=== 問題の指示 ===
次の読解文によると、姚文元の記事「新編歴史劇『海瑞罷官』を評す」は、いつ、どの新聞に発表されましたか。

呉晗 著
佐々間重男、小林文男 訳
勁草書房1965

 

呉晗ウーハンの名前は、日本では殆ど知られていないが、中国では高校を出た人なら皆一度は聞いたことがあるはずだ。なぜなら、歴史教科書の文化大革命に関する記述に、かならず次の出来事が登場するからだ。

 

1965年11月10日、上海の『文匯報』が姚文元の記事「新編歴史劇『海瑞罷官』を評す」を発表し、この劇が「毒草」であると指弾した。記事は『人民日報』に転載され、毛沢東にも称賛された。このことが、文化大革命の序幕となった。

 

この『海瑞罷官』の作者こそ、本書の著者呉晗である。海瑞は明代の清廉潔白で名声を博した官僚であり、大岡越前ばりの名裁判エピソードが多数残っている。『海瑞罷官』は、平民の無実の罪を晴らし、悪徳官僚を懲らしめた海瑞が、陰謀によって罷免・投獄されることになり、罷免の直前に悪徳官僚を処刑した話となっている。そんな典型的な勧善懲悪ストーリーがなぜ「毒草」として批判されたのかは最後に述べるとして、まず本書を見ていこう。

 

本書は訳者の二人が呉晗の既刊著書から数編を選び、再構成した本だ。明代の歴史を専門とする呉晗は、戦前に緻密な歴史研究を行い、かの胡適にも称賛されたほどだが、生真面目な学術論文はこの本に一本も収録されていない。というのも、新中国発足後の呉晗は官僚政治家に転身し、以来10年間研究をしておらず、本書刊行の時点では北京市副市長の要職にあった。そんな彼が大躍進運動に刺激されて、「自分の限られた歴史知識でもって、いささか歴史知識の普及とその仕事をしようとした」と、数年の間に三冊もの文集を出した。本書に収録された文章は、すべてこの三冊から選ばれている。つまり、はじめから濃厚な政治色を帯びた文章たちである。

 

 

気をつけるべきは政治色だけではない。本書のタイトルは呉晗の手によるものではなく、訳者たちが「日本の皆さん、新中国はこんな人間観を持っているんですよ」と伝えようとした親切心から付けられたものだが、読了した人間として言わせてもらえば、どうしてもミスリードの意図が見え隠れする。実はぼくもこのタイトルに騙されてしまった。荘子、李卓吾と読んできて、さて毛色の違う中国人の人間論はないかと探し、この本に出会ったわけだが、いざ読んでみると、人間そのものがどうなのかを正面から論じるのではなく、サブタイトルの「歴史人物を中心として」が示すように、歴史人物をいかに評価するのかを思考した本である。

=== 提供データ ===
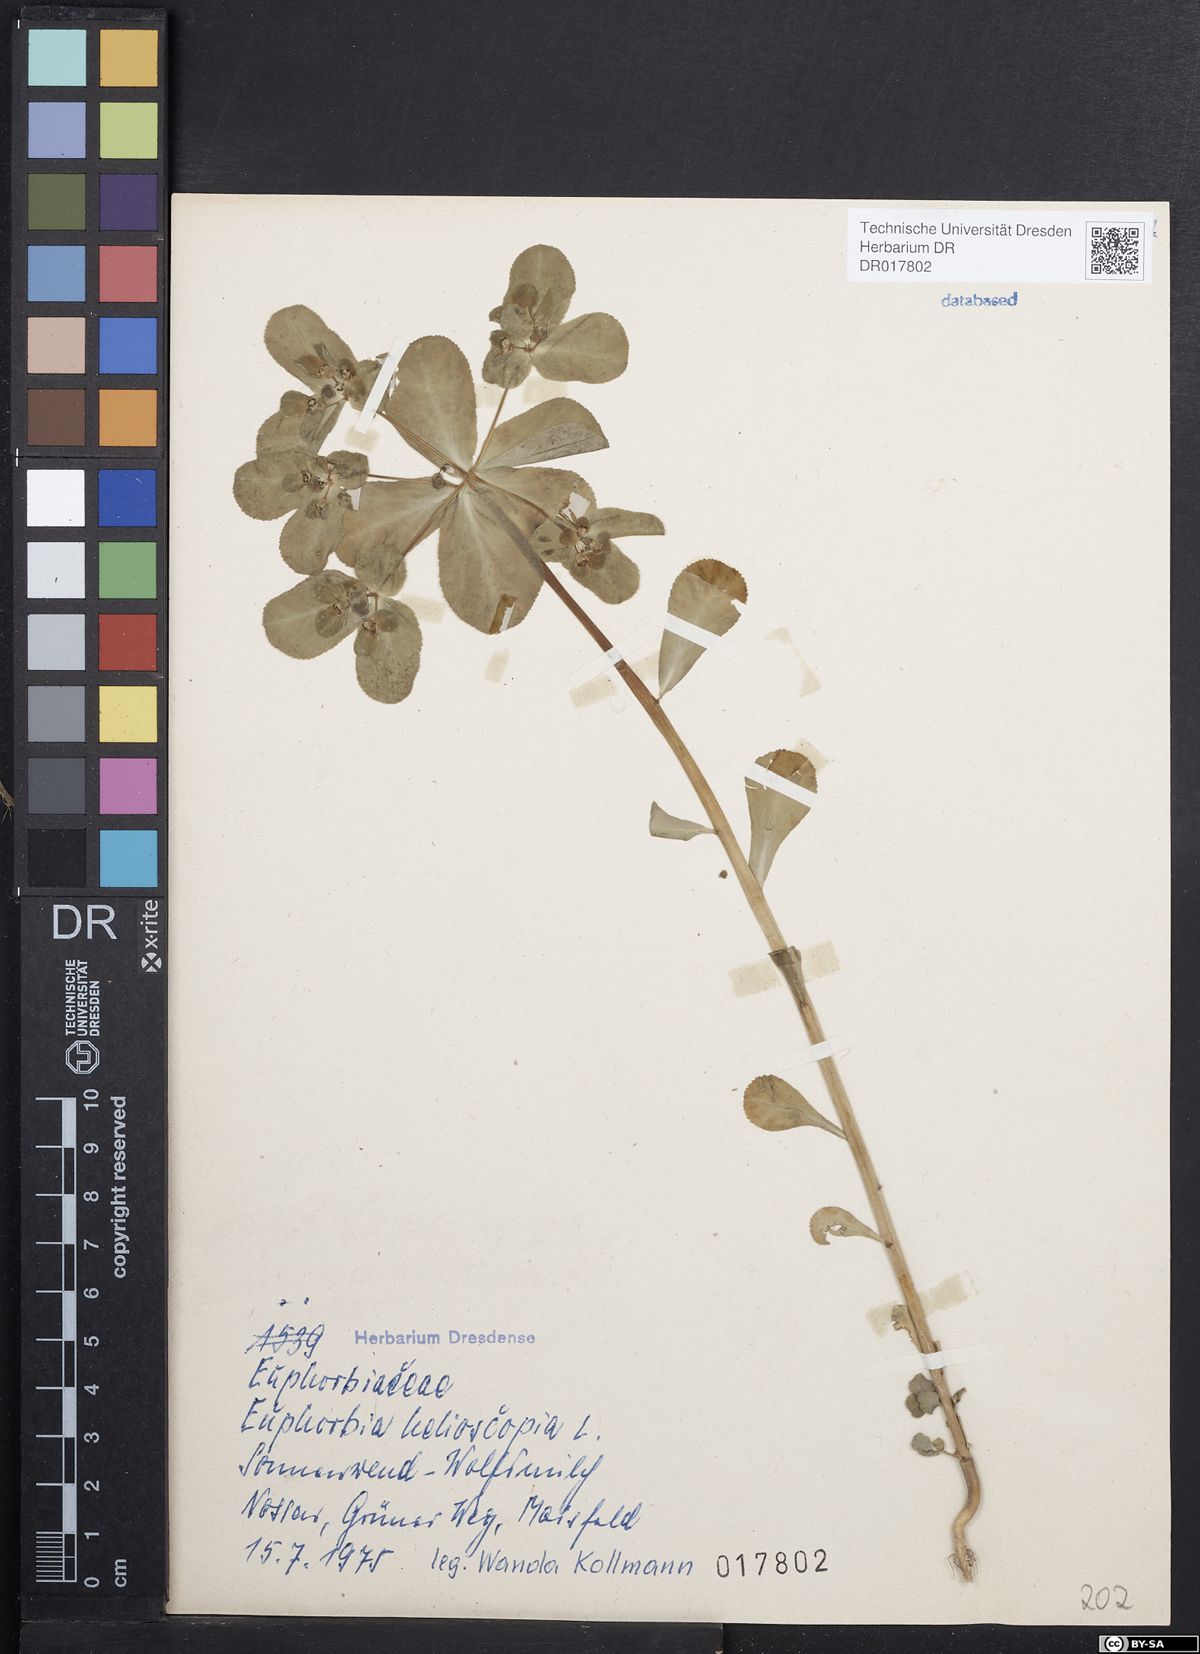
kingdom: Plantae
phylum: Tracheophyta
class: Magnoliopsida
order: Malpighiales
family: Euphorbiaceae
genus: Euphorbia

=== 解答 ===
1965年11月10日に、上海の『文匯報』に発表されました。